GitHub Copilot — the future of development

There’s been a lot of noise lately around the GitHub & Open AI collaboration — the Copilot tool. While the demos displayed on the Copilot website do look impressive, Copilot will actually not be the panacea many expect it to be.

Andrey Gizdov
5 min readSep 13, 2022

In this week’s article, we’ll take a look at the GitHub Copilot & what it means for the future of development!

What is the GitHub Copilot?

The GitHub Copilot is what’s called a pair programming assistant. A good analogy to use for understanding what that means is imagining two developers using one computer.

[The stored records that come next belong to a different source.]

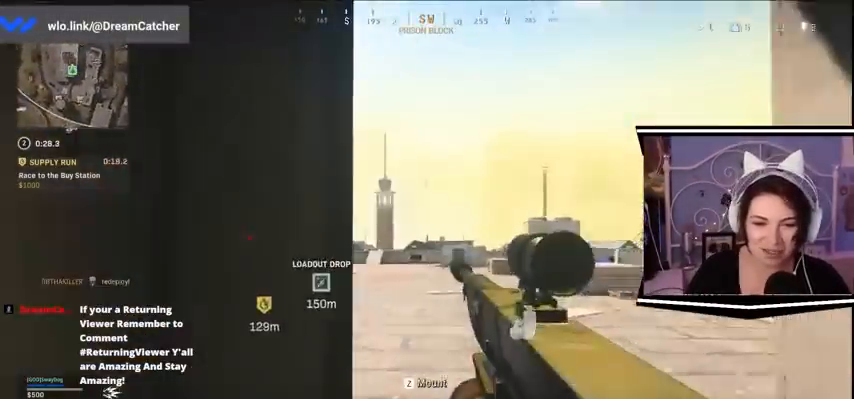
{"keys": ["a", "d", "s"]}
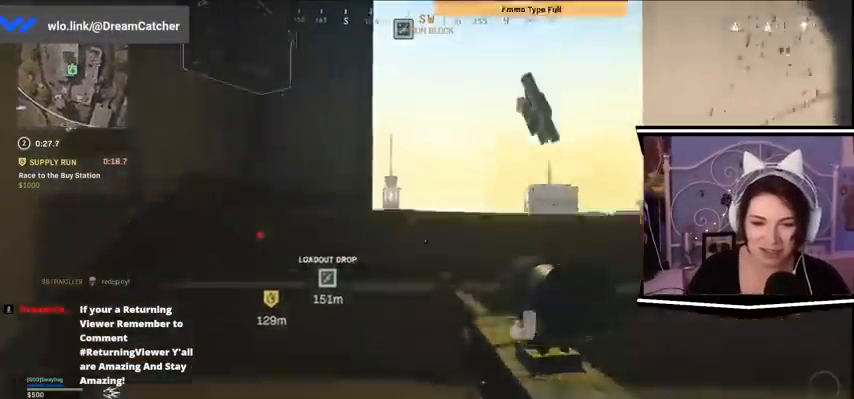
{"keys": ["d"], "events": [[167, "s", "up"], [200, "a", "up"]]}
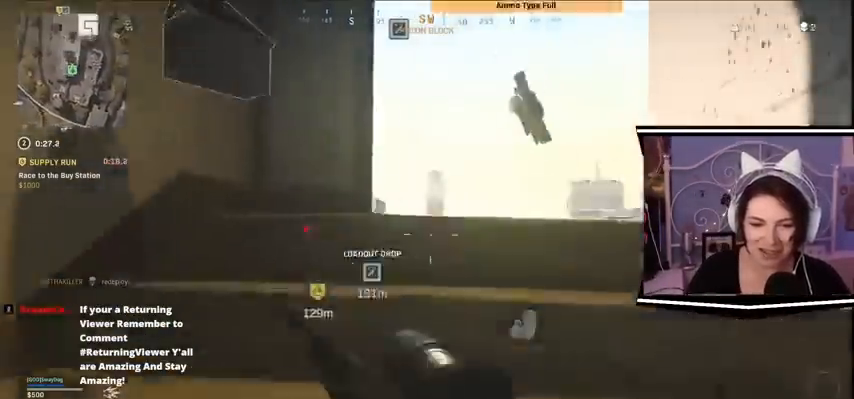
{"keys": ["d", "w"], "events": [[200, "w", "down"]]}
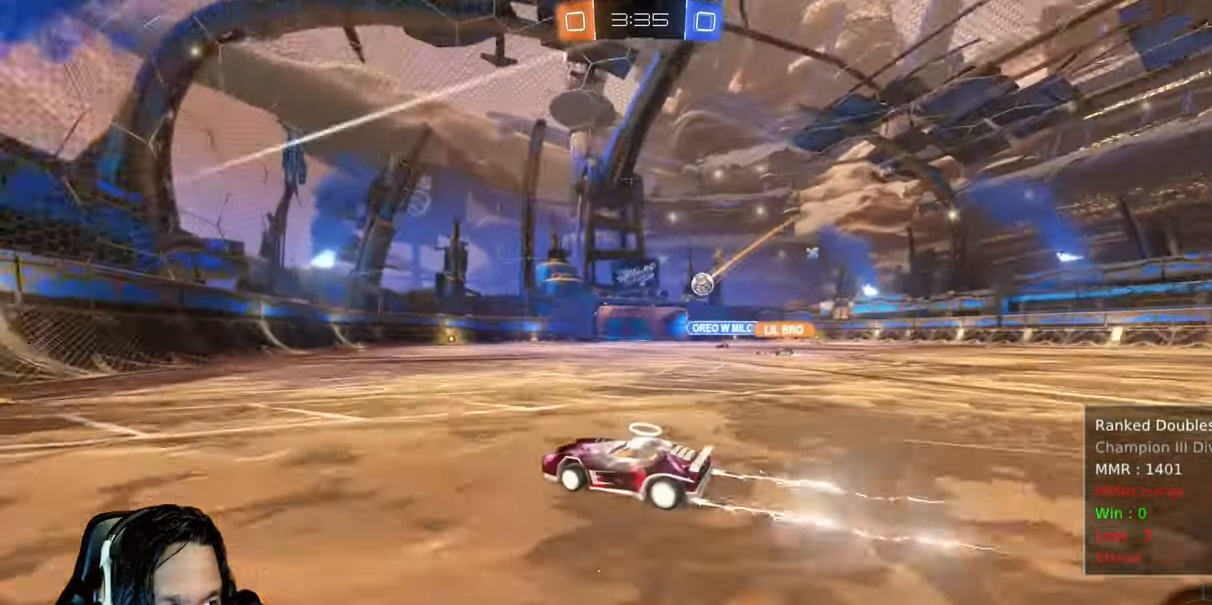
Gameplay with a controller (PlayStation layout); each line is a JSON object with the inputs held at the frame after it. "events" lists button and stick changes between this image and that frame as [ms after this image, input, new state], when the widget could be followed in between. Not read: DPAD_LEFT HOME L3.
{"buttons": [], "left_stick": "down-right", "right_stick": "center", "events": [[167, "left_stick", "up-left"], [183, "R2", "up"], [417, "left_stick", "center"], [483, "left_stick", "down-right"]]}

One developer is writing code & giving the ideas, while the other developer will be adding to the code & finding mistakes that the first developer has missed. It is literally as if you had another person coding next to you:

You: “Hey Copilot, I need to write a script that pulls all tweets I’ve made with my personal account. Any ideas?”

Copilot: “Hmm, maybe you could try using this function?” *writes a short function on your screen*

It is important to consider that Copilot is not hyper-smart — able to write everything for you — but it is pretty decent. More on this in the next sections.

This is in essence the idea behind the GitHub Copilot: an AI-assisted programming suggestion maker.

How does it work?

The Copilot uses a machine learning model developed by OpenAI — called Codex. The model itself is largely based on GPT-3 in terms of architecture. However, a lot more code examples have been used during its training — making it a lot more capable at code-related tasks than GPT-3.

Something important to note is that the code examples used to train Codex have been taken off of public GitHub repositories. This has several implications that are discussed below.

Why is it significant?

Contrary to popular belief, AI-assisted programming tools are not a new concept. They’ve existed for more than 5 years! The Stackoverflow Bot was one of the earliest players on the market — released back in 2016 & introduced into VS Code initially. It is (was) essentially able to pull answers to programming questions — written in plain language — directly from Stackoverflow into your IDE.

If the GitHub Copilot will not pioneer the field of AI-assisted programming, what makes it so special?

To put it simply: Yes, other AI-assisted programming tools have existed. However, the GitHub Copilot is expected to be significantly better than them.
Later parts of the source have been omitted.